Benoît et al: The SUS test

A method for evaluating the intelligibility of synthetic speech, which avoids the ceiling effect.

Clark et al: Festival 2 – build your own general purpose unit selection speech synthesiser

Discusses some of the design choices made when writing Festival’s unit selection engine (Multisyn) and the tools for building new voices.

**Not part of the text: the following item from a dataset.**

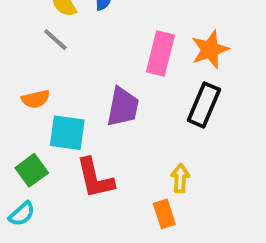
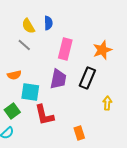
pink rectangle: (160, 53) -> (65, 49), moved
black rectangle: (204, 105) -> (87, 78), moved
yellow arrow: (180, 178) -> (107, 103), moved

Clark et al: Statistical analysis of the Blizzard Challenge 2007 listening test results

Explains the types of statistical tests that are employed in the Blizzard Challenge. These are deliberately quite conservative. For example, MOS data is correctly treated as ordinal. Also includes a Multi-Dimensional Scaling (MDS) section that is not as widely used as the other types of analysis.

Fitt & Isard: Synthesis of regional English using a keyword lexicon

An extension and practical application of Wells’ keyvowels idea, which enables efficient generation of a pronunciation dictionary tailored to a specific accent or speaker.

Gurney: An introduction to neural networks

Somewhat old, but might be helpful in getting some of the basic concepts clear, if you find Nielsen’s “Neural Networks and Deep Learning” too difficult to start with.

Jurafsky & Martin – Section 8.5 – Unit Selection (Waveform) Synthesis

A brief explanation. Worth reading before tackling the more substantial chapter in Taylor (Speech Synthesis course only).

Kawahara et al: Restructuring speech representations…

The key paper about the STRAIGHT vocoder, which was originally intended for manipulating recorded natural speech.

Nielsen: Neural Networks and Deep Learning

A great introduction. Relatively light on maths, and with some interactive explanations.

Taylor – Chapter 15 – Hidden-Markov-model synthesis

Written with a traditional “starting from automatic speech recognition” viewpoint, you will need to make the connections for yourself to the more general concept of text-to-speech as a regression problem.

Watts et al. Where do the improvements come from in sequence-to-sequence neural TTS?

A systematic investigation of the benefits of moving from frame-by-frame models to sequence-to-sequence models.

Wu et al. Merlin: An Open Source Neural Network Speech Synthesis System

Merlin is a toolkit for building Deep Neural Network models for statistical parametric speech synthesis. It is a typical frame-by-frame approach, pre-dating sequence-to-sequence models.

Zen, Black & Tokuda: Statistical parametric speech synthesis

A review article that makes some useful connections between HMM-based speech synthesis and unit selection.